Quelques jours à peine après que le pays a célébré avec faste son cinquantième anniversaire d’indépendance en présence de plusieurs invités de marque, le conflit violent qui oppose le gouvernement à la présidence de la République est en train de porter un très mauvais coup à la réputation du pays.
Pour la première fois depuis l’accession de Maurice à l’Indépendance, on se retrouve devant une crise constitutionnelle d’envergure, sous les regards ébahis non seulement de tous les Mauriciens mais de la communauté internationale. Depuis la semaine dernière, Maurice bénéficie d’une couverture de presse aux quatre coins du monde mais pour de mauvaises raisons. L’annonce du projet de la présidente de la République avait fait rapidement le tour du monde, mais son refus de démissionner a été tout autant médiatisé.
Cette fois, alors que tout le monde attendait que le Premier ministre annonce la décision qu’il a prise pour sortir le pays de cette crise, sa conférence de presse de jeudi a accouché d’une souris. Il a simplement annoncé que la question serait abordée pour la deuxième fois au conseil des ministres hier. Mais à la surprise générale, le communiqué concernant les travaux du conseil des ministres ne pipe mot sur la crise constitutionnelle, même pas pour faire mention que les décisions prises par le cabinet spécial de jeudi dernier indiquaient que le gouvernement se penche sur la ligne à suivre.
Toutefois, c’est la présidente de la République qui a pris à plusieurs reprises l’initiative ces derniers jours, en premier lieu pour faire savoir que dans un courriel adressé au Deputy Prime Minister Ivan Collendavelloo, elle avait bien fait comprendre qu’elle n’a aucune intention de soumettre sa démission. En deuxième lieu, pour annoncer que c’est Me Yousuf Mohamed qui dirigera un panel d’avocats pour la représenter devant un tribunal dans l’éventualité où la motion de destitution serait présentée à l’assemblée nationale. Laquelle motion impliquait l’institution d’un tribunal par le Chef juge pour étudier la justesse de la demande du Premier ministre de destituer la présidente. Son dernier coup fourré a été l’annonce de l’institution d’une commission d’enquête pour faire la lumière sur l’octroi d’une licence de banque d’investissement par la FSC au groupe Alvaro Sobrinho, sur les circonstances dans lesquelles la présidente a été nommée sur le board du Planet Earth Institute, sur les circonstances de l’octroi de la Platinum Card à la présidente et les transactions encourues ainsi que sur les fuites bancaires, entre autres. Visiblement, Ameenah Gurib-Fakim est disposée à mener une lutte à mort pour protéger son image et préparer une sortie honorable.

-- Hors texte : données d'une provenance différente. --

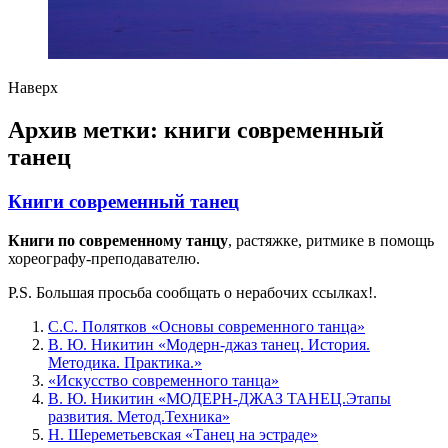
Наверх
Архив метки:
книги современный
танец
Книги современный танец
Книги по современному танцу
, растяжке, ритмике в помощь
хореографу-преподавателю.
P.S. Большая просьба сообщать о нерабочих ссылках!.
С.С. Полятков «Основы современного танца»
В. Ю. Никитин «Модерн-джаз танец. История.
Методика. Практика.»
«Искусство современного танца»
В. Ю. Никитин «МОДЕРН-ДЖАЗ ТАНЕЦ.Этапы
развития. Метод.Техника»
Н. Шереметьевская «Танец на эстраде»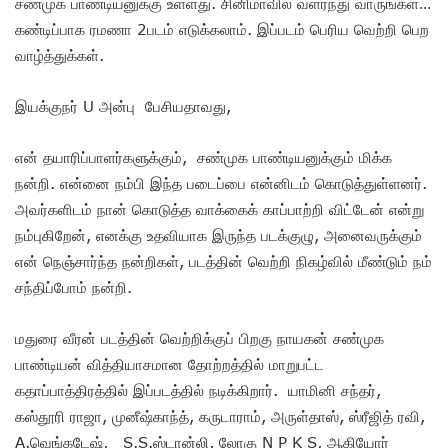
சண்முக பாண்டியனுக்கு உள்ளது. சினிமாவில் வளர்ந்து வாருங்கள்…
கண்டிப்பாக ரமணா 2படம் எடுக்கலாம். இப்படம் பெரிய வெற்றி பெற
வாழ்த்துக்கள்.
இயக்குநர் U அன்பு பேசியதாவது,
என் தயாரிப்பாளர்களுக்கும், சண்முக பாண்டியனுக்கும் மிக்க
நன்றி. என்னை நம்பி இந்த படைப்பை என்னிடம் கொடுத்துள்ளனர்.
அவர்களிடம் நான் கொடுத்த வாக்கைக் காப்பாற்றி விட்டேன் என்று
நம்புகிறேன், எனக்கு உதவியாக இருந்த படக்குழு, அனைவருக்கும்
என் நெஞ்சார்ந்த நன்றிகள், படத்தின் வெற்றி நிகழ்வில் மீண்டும் நம்
சந்திப்போம் நன்றி.
மதுரை வீரன் படத்தின் வெற்றிக்குப் பிறகு நாயகன் சண்முக
பாண்டியன் வித்தியாசமான தோற்றத்தில் மாறுபட்ட
கதாப்பாத்திரத்தில் இப்படத்தில் நடிக்கிறார். யாமினி சந்தர்,
கஸ்தூரி ராஜா, முனீஷ்காந்த், கருடாராம், அருள்தாஸ், ஸ்ரீஜித் ரவி,
A.வெங்கடேஷ், S.S.ஸ்டான்லி, லோகு N P K S, ஆகியோர்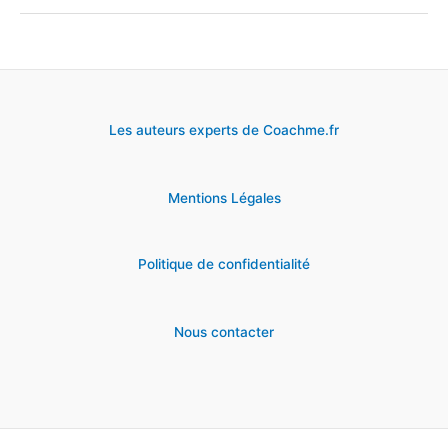
sites
de
streaming
FR
Les auteurs experts de Coachme.fr
pour
films
Mentions Légales
&
séries
Politique de confidentialité
Nous contacter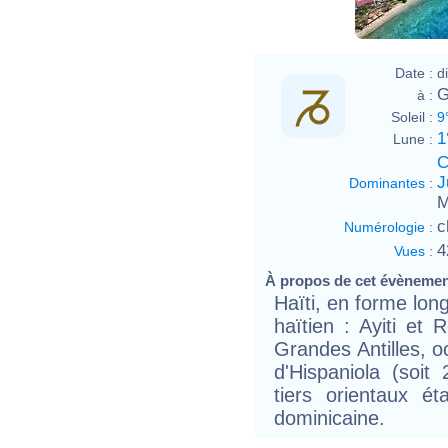
Date :
d
G
à :
Soleil :
9
1
Lune :
C
J
Dominantes
:
M
c
Numérologie
:
4
Vues
:
À propos de cet évèneme
Haïti, en forme lon
haïtien : Ayiti et 
Grandes Antilles, oc
d'Hispaniola (soi
tiers orientaux é
dominicaine.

La réplique du Premier ministre a été tout aussi cinglante. Il accuse la présidente de la République de violation grave de l’article 64 de la Constitution, qualifie l’instauration de la commission d’enquête de nulle et non avenue et d’acte illégal. Lorsqu’on ajoute à tout cela l’annonce du Premier ministre selon laquelle il compte révéler de graves informations sur la présidente, nous pouvons mesurer la gravité de la situation. Le pays est traîné dans la boue. On a l’impression que deux pouvoirs s’affrontent avec une violence inouïe. Pourtant, tous les légistes le diront, il n’y a qu’un seul pouvoir, le pouvoir politique. Il revient au Premier ministre de prendre les décisions qui s’imposent pour empêcher la détérioration de la situation. Beaucoup lui reprochent déjà d’avoir laissé traîner la situation et de n’avoir pas eu le courage de convoquer le Parlement avant la célébration de la fête de l’indépendance. D’autres s’attendaient à ce qu’il convoque le Parlement hier. Son autorité est plus que jamais mise en cause.

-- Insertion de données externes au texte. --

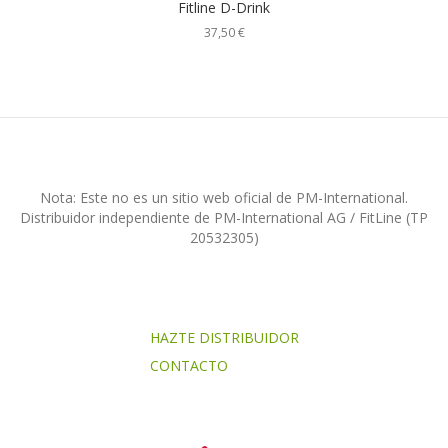
Fitline D-Drink
37,50
€
Nota: Este no es un sitio web oficial de PM-International.
Distribuidor independiente de PM-International AG / FitLine (TP
20532305)
HAZTE DISTRIBUIDOR
CONTACTO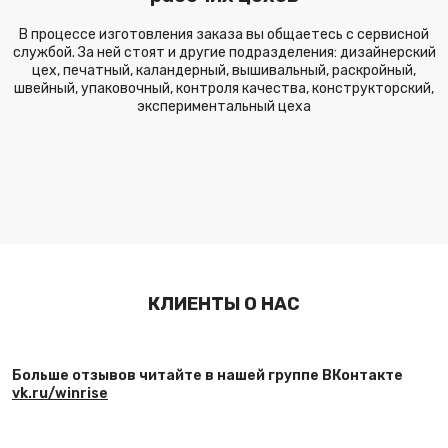
В процессе изготовления заказа вы общаетесь с сервисной
службой. За ней стоят и другие подразделения: дизайнерский
цех, печатный, каландерный, вышивальный, раскройный,
швейный, упаковочный, контроля качества, конструкторский,
экспериментальный цеха
КЛИЕНТЫ О НАС
Больше отзывов читайте в нашей группе ВКонтакте
vk.ru/winrise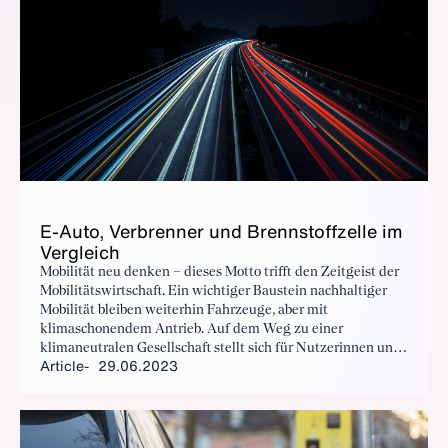
E-Au­to, Ver­bren­ner und Brennstof­fzelle im
Ver­gle­ich
Mobilität neu denken – dieses Motto trifft den Zeitgeist der
Mobilitätswirtschaft. Ein wichtiger Baustein nachhaltiger
Mobilität bleiben weiterhin Fahrzeuge, aber mit
klimaschonendem Antrieb. Auf dem Weg zu einer
klimaneutralen Gesellschaft stellt sich für Nutzerinnen und
Article
29.06.2023
Nutzer die Frage: Wie schneiden Elektro-, Verbrenner- und
Brennstoffzellen-Auto im Vergleich ab?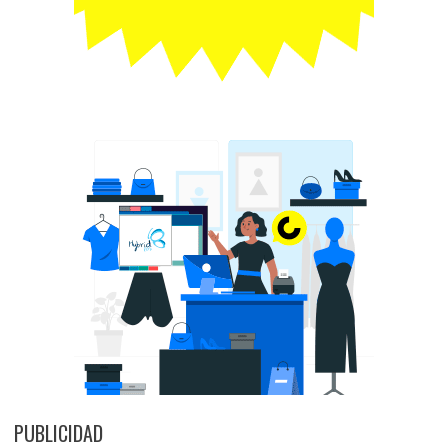
PUBLICIDAD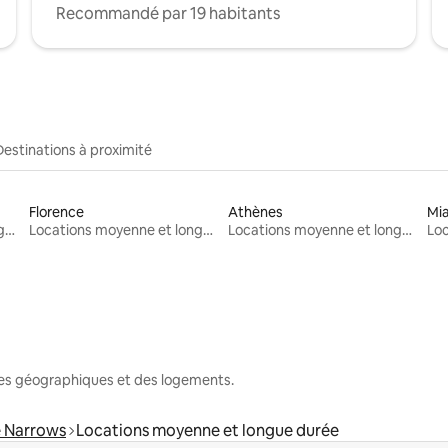
Recommandé par 19 habitants
Destinations à proximité
Florence
Athènes
Mi
Locations moyenne et longue durée
Locations moyenne et longue durée
Locations moyenne et longue durée
nes géographiques et des logements.
 Narrows
Locations moyenne et longue durée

La situation a trop duré alors que de grands défis attendent le pays. Pravind Jugnauth est la seule personne à disposer de tous les pouvoirs constitutionnels pour mettre fin à ce conflit qui fait du tort au pays. C’est à lui de relever le défi de l’opposition, qui l’accuse de ne pas avoir l’étoffe d’un Premier ministre. L’intérêt général du pays arrivera-t-il à primer sur les intérêts particuliers ? Souhaitons que de part et d’autre la sagesse puisse primer et que personne ne s’aventure à pratiquer la politique de la terre brûlée.